Prompt — Quote the discussion below about engineer-led versus MBA-led companies word for word, between "I think all" and "quasi-feudal economic entity.", inclusive.

The shift from an engineer-led corporation to an MBA-led corporation has brought Boeing close to the brink of collapse.
There seems to be a lot of internal factionalism that's showing up in the final product. I think this is a chromic disease that flares up every couple of years and is then clamped down on... but for whatever reason the lessons are never learned for long.
I think all companies eventually mutate into a MBA company. For MSFT there was a culture from very early that PMs should lead the project instead of engineers. I read in "Showstoppers" that Cutler was very against of the idea and he pushed back. So that means even in the late 80s MSFT was already a MBA-centered company. The only reason that it has not degraded yet, was because it has not achieved the monopoly position. Once it does it started to chew on its success and quickly degraded into a quasi-feudal economic entity.
> Microsoft has a cultural problem; it went from an "engineers" company to an MBA directed one
I don’t think this is just Microsoft. Few engineers and visionaries that started these big companies are still at the helm.
It’s an opportunity for other companies to take over imo.
> but this is much more to do with Microsoft very publically firing the QA department[0][1] as a cost savings measure and claiming developers will do their own QA (long before LLMs were on the scene).
I will never ever understand this. Development and QA are two different mindsets. You _can_ do both, but you* can't be great at both.
* There's always exceptions, yes, yes.
So essentially, they need to turn quality around or suffer the thousand cuts of death like Intel?
Although. These companies don't "die" - it's more the consumers end up being abandoned in favour of B2B?
> I know blaming everything on LLMs is in vogue right now; but this is much more to do with Microsoft very publically firing the QA department.
Yes, yes, "agile" everything...
I remember clicking on a perfectly honest button in Azure Dev Ops (Production) and it told me that the button is completed but the actual functionality will be probably delivered in Sprint XY.
No one is blaming LLMs.
Their presence in this situation casts a conspicuous shadow though.
On a contrary note: if LLMs really are that helpful why are QA teams needed? Wouldn't the LLM magically write the best code?
Since LLMs have been shoved down everyone's work schedule, we're seeing more frequent outages. In 2025 2 azure outage. Then aws outage. Last week 2 snowflake outages.
Either LLMs are not the panacea that they're marketed to be or something is deeply wrong in the industry
Wholeheartedly agree.
I can't wait until we can live in a better era where we look back with collective disgust at the blatant white-collar crime time period that was ushered by Friedman and Welch.
That, plus the current era, feels to me like a massive dog whistle for people who can't read satirical stories like A Modest Proposal without taking them as instructions.
Microsoft fired their QA because at the end of the day, they are beholden to shareholders. And those shareholders want higher profits. And if you want higher profits, you cut costs.

Records —

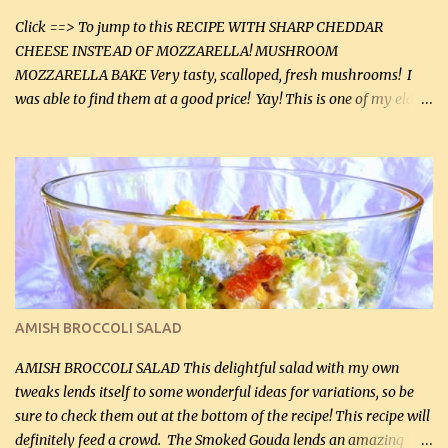
Click ==> To jump to this RECIPE WITH SHARP CHEDDAR
CHEESE INSTEAD OF MOZZARELLA! MUSHROOM
MOZZARELLA BAKE Very tasty, scalloped, fresh mushrooms! I
was able to find them at a good price! Yay! This is one of my eldest
son, Daniel’s favorite dishes. Mushrooms are normally quite
expensive here. However, I was excited to find them at a good price
this week and bought 2 containers. I'll make something with
chicken breasts tomorrow with the rest. Asparagus still remains
sooo expensive - about $8 a lb here - too much! Even cauliflower
for a large to medium head could cost up to $8. It's awful, so when
I find my fave veggies on sale, I can't help but buy them. The other
veggies in the photo on the dinner plate are Butternut Squash
Cakes (use any yellow squash) and Sweet Onion Pepper Stir Fry .
AMISH BROCCOLI SALAD
If you have not tried the latter way of cooking peppers and
onions, I highly recommend it! Although DH pr...
AMISH BROCCOLI SALAD This delightful salad with my own
tweaks lends itself to some wonderful ideas for variations, so be
sure to check them out at the bottom of the recipe! This recipe will
definitely feed a crowd. The Smoked Gouda lends an amazing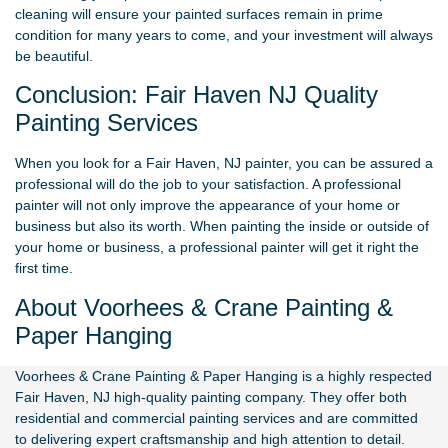
cleaning will ensure your painted surfaces remain in prime
condition for many years to come, and your investment will always
be beautiful.
Conclusion: Fair Haven NJ Quality
Painting Services
When you look for a Fair Haven, NJ painter, you can be assured a
professional will do the job to your satisfaction. A professional
painter will not only improve the appearance of your home or
business but also its worth. When painting the inside or outside of
your home or business, a professional painter will get it right the
first time.
About Voorhees & Crane Painting &
Paper Hanging
Voorhees & Crane Painting & Paper Hanging
is a highly respected
Fair Haven, NJ high-quality painting company. They offer both
residential and commercial painting services and are committed
to delivering expert craftsmanship and high attention to detail.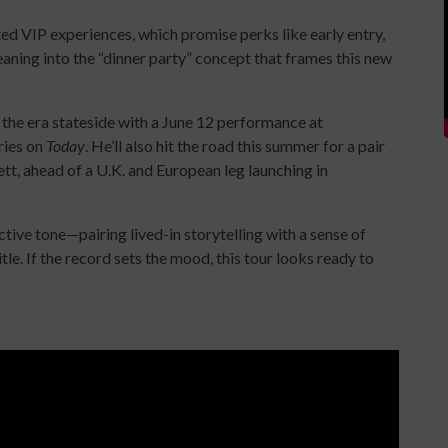
ed VIP experiences, which promise perks like early entry,
ning into the “dinner party” concept that frames this new
 the era stateside with a June 12 performance at
ries on
Today
. He’ll also hit the road this summer for a pair
t, ahead of a U.K. and European leg launching in
ctive tone—pairing lived-in storytelling with a sense of
tle. If the record sets the mood, this tour looks ready to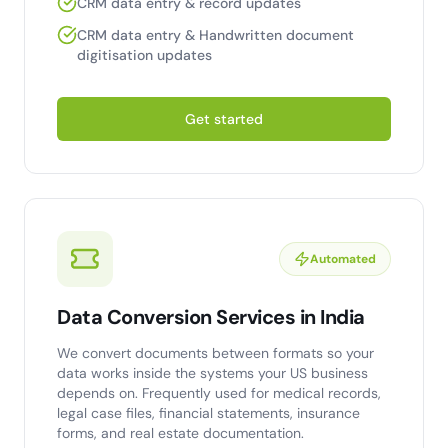
CRM data entry & record updates
CRM data entry & Handwritten document
digitisation updates
Get started
Automated
Data Conversion Services in India
We convert documents between formats so your
data works inside the systems your US business
depends on. Frequently used for medical records,
legal case files, financial statements, insurance
forms, and real estate documentation.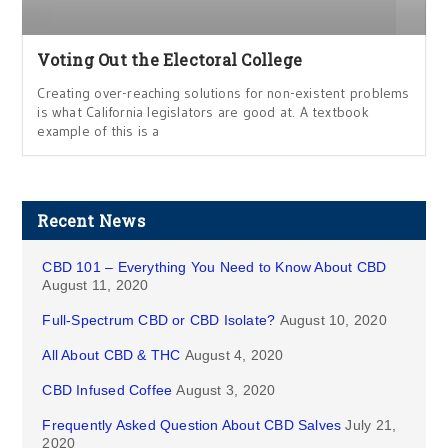
Voting Out the Electoral College
Creating over-reaching solutions for non-existent problems
is what California legislators are good at. A textbook
example of this is a
Recent News
CBD 101 – Everything You Need to Know About CBD
August 11, 2020
Full-Spectrum CBD or CBD Isolate?
August 10, 2020
All About CBD & THC
August 4, 2020
CBD Infused Coffee
August 3, 2020
Frequently Asked Question About CBD Salves
July 21,
2020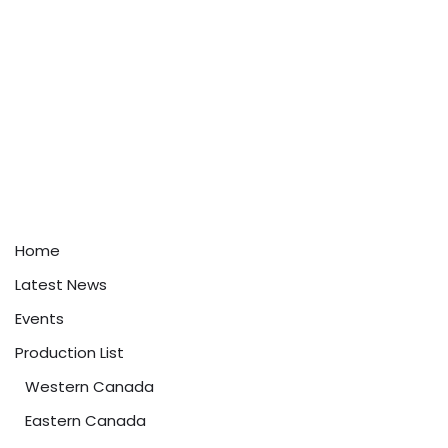
Home
Latest News
Events
Production List
Western Canada
Eastern Canada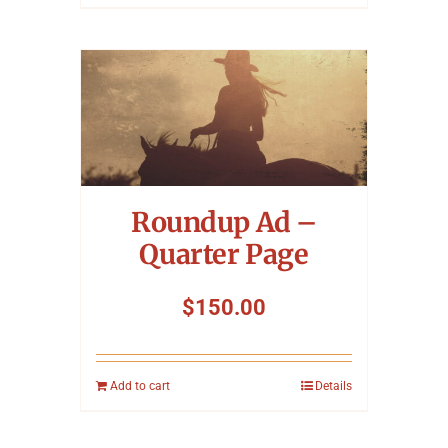
Roundup Ad –
Quarter Page
$
150.00
Add to cart
Details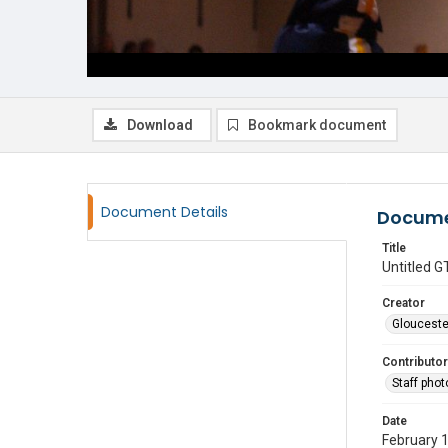
Download
Bookmark document
Document Details
Docume
Title
Untitled
Creator
Glouceste
Contributor
Staff pho
Date
February 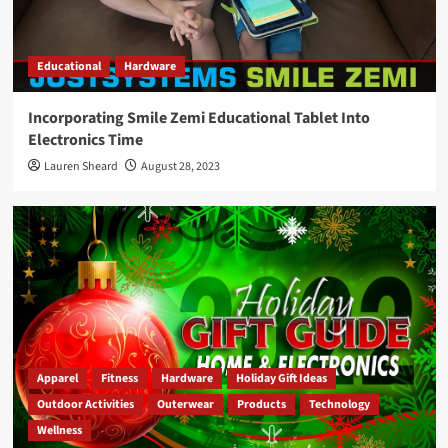
Educational
Hardware
Incorporating Smile Zemi Educational Tablet Into
Electronics Time
Lauren Sheard
August 28, 2023
Apparel
Fitness
Hardware
Holiday Gift Ideas
Outdoor Activities
Outerwear
Products
Technology
Wellness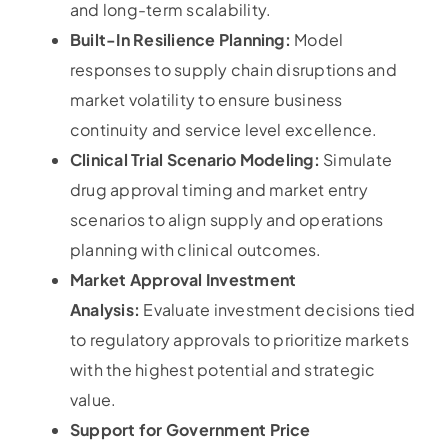
and long-term scalability.
Built-In Resilience Planning:
Model
responses to supply chain disruptions and
market volatility to ensure business
continuity and service level excellence.
Clinical Trial Scenario Modeling:
Simulate
drug approval timing and market entry
scenarios to align supply and operations
planning with clinical outcomes.
Market Approval Investment
Analysis:
Evaluate investment decisions tied
to regulatory approvals to prioritize markets
with the highest potential and strategic
value.
Support for Government Price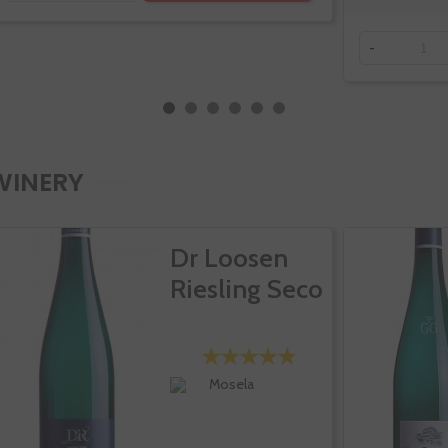
-
WINERY
Dr Loosen
Riesling Seco
Mosela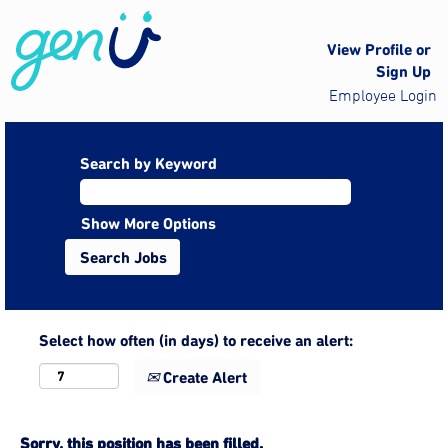
View Profile or
Sign Up
Employee Login
Search by Keyword
Show More Options
Select how often (in days) to receive an alert:
Create Alert
Sorry, this position has been filled.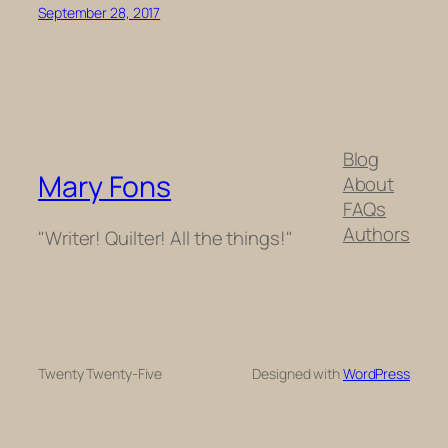
September 28, 2017
Blog
Mary Fons
About
FAQs
Authors
"Writer! Quilter! All the things!"
Twenty Twenty-Five
Designed with
WordPress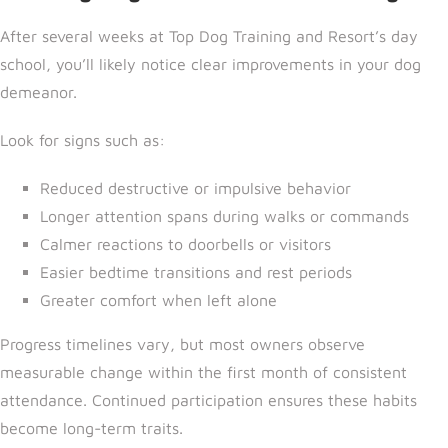
After several weeks a
t Top Dog Training and Resort’s day
school, yo
u’ll likely notice clear improvements in your dog
demeanor.
Look for signs such as:
Reduced destructive or impulsive behavior
Longer attention spans during walks or commands
Calmer reactions to doorbells or visitors
Easier bedtime transitions and rest periods
Greater comfort when left alone
Progress timelines vary, but most owners observe
measurable change within the first month of consistent
attendance. Continued participation ensures these habits
become long-term traits.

Answer space —
I think all companies eventually mutate into a MBA company. For MSFT there was a culture from very early that PMs should lead the project instead of engineers. I read in "Showstoppers" that Cutler was very against of the idea and he pushed back. So that means even in the late 80s MSFT was already a MBA-centered company. The only reason that it has not degraded yet, was because it has not achieved the monopoly position. Once it does it started to chew on its success and quickly degraded into a quasi-feudal economic entity.